Jude read through the whole chain, then set his phone down on the counter. He picked up his toothbrush again. Stared at the TV a moment longer.
"Go ahead," he muttered to the chat, though no one could hear him. "Do whatever you want, you absolute disasters."
He brushed his teeth.
He typed his reply one-handed while rinsing.
"Brothers — I mean that sincerely. Thank you for going to bat for me. Thank you for spending an embarrassing amount of money to convince the Central City PD to do their jobs. The total was two million. Send me your individual amounts and I'll reimburse every single one of you."
The group exploded.
"Wait — Jude has two million??"
"Obviously. Have you tasted his food? He could make two million anywhere."
"So a good chef actually earns this well??"
"If you've already got that kind of money, why are you still running a street cart??"
Jude stared at that last message.
Good question.
He was halfway through fabricating an excuse when something clicked — a thought that reshuffled everything. He lowered the phone slowly.
Wait.
This group of people had, through sheer chaotic social energy, assembled a functioning intelligence network spanning multiple precincts, municipal offices, and apparently the domestic staff of city officials. They had mobilized two million dollars in under twenty-four hours. They had taken down an Italian mafia branch as a side effect of protecting his afternoon pastry sales.
These people are insane, Jude thought. And they are completely, inexplicably loyal.
Birds in a cage should not be kept in a cage.
"Hey — everyone listen up. I have an announcement."
The chat went quiet immediately.
"Someone just asked why I came to Central City to run a food cart. Honest answer: I have two friends who left their home cities a while back. After they arrived here, they disappeared. No contact, no trace. I know they made it to Central City — that's the only lead I have. That's why I'm here."
"They're a couple. The man's name is Drake. The woman's name is Camilla. I haven't been able to find them."
A half-second of silence. Then:
"Finding people? That's it? Don't underestimate this network."
"Agreed. You really shouldn't underestimate us."
"Seconded."
"I, the Deputy Commander of the Flying Nikuman Snack Syndicate, will personally handle this."

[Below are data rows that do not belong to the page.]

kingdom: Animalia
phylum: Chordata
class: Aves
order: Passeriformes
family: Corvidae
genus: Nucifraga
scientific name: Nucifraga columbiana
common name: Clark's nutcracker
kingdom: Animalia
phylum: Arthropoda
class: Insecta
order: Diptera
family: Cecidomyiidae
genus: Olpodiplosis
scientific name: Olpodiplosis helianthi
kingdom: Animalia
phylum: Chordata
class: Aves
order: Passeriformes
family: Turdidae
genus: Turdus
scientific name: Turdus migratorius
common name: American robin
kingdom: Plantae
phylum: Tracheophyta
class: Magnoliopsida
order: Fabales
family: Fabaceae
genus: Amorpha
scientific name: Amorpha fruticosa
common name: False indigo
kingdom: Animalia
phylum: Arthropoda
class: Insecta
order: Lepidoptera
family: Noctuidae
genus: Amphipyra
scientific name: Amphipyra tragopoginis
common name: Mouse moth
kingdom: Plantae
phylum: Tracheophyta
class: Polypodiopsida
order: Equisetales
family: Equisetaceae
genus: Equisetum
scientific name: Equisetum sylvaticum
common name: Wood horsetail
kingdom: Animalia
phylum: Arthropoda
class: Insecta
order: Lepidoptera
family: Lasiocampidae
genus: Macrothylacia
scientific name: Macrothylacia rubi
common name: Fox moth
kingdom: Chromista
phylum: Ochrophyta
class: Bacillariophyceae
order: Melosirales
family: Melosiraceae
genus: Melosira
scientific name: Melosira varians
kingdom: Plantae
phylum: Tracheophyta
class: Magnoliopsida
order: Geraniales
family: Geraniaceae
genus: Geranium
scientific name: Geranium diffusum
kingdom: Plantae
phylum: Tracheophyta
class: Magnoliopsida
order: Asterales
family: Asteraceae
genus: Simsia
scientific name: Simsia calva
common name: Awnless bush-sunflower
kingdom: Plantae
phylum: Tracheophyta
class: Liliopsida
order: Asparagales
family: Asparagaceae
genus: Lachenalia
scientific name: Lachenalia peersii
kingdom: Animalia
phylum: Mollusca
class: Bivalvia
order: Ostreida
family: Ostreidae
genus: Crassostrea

"Who made you Deputy Commander?"
"What kind of name is 'Flying Nikuman Snack Syndicate'?"
"Wait, are we officially a gang now? I always thought 'Dragon Corps' sounded better."
"Brother, did you just escape from a history exhibit?"
Jude watched the message count climb — a hundred, two hundred, notifications stacking faster than he could read them. He pocketed his phone.
"Enthusiastic," he told Yomogi. "Deeply, dangerously enthusiastic."
Three months passed.
The network was vast. The connections were real. The members of the group fanned out across the city with a dedication that would have impressed a private investigation firm. They checked police archives, municipal records, social registries, and databases that Jude was fairly certain they were not supposed to have access to.
Nothing.
Jude sat on a low stool beside the cart, Yomogi curled at his feet, phone in hand. He scrolled through the compiled search results for what felt like the hundredth time.
"We've covered everything," he said, mostly to himself. "Physical searches, police records, city archives. A master-level computer shouldn't have missed anything."
He looked up at the street.
"Where did they go? Did they somehow end up in Star City?"
No — the search was anchored to Central City. They hadn't crossed the radius.
I don't understand.
He was still working through it when footsteps approached the cart — familiar ones, unhurried and deliberate.
"Jude." The gaunt man's voice was low, the same as always. He barely glanced at the menu. "The usual. Ten pastries."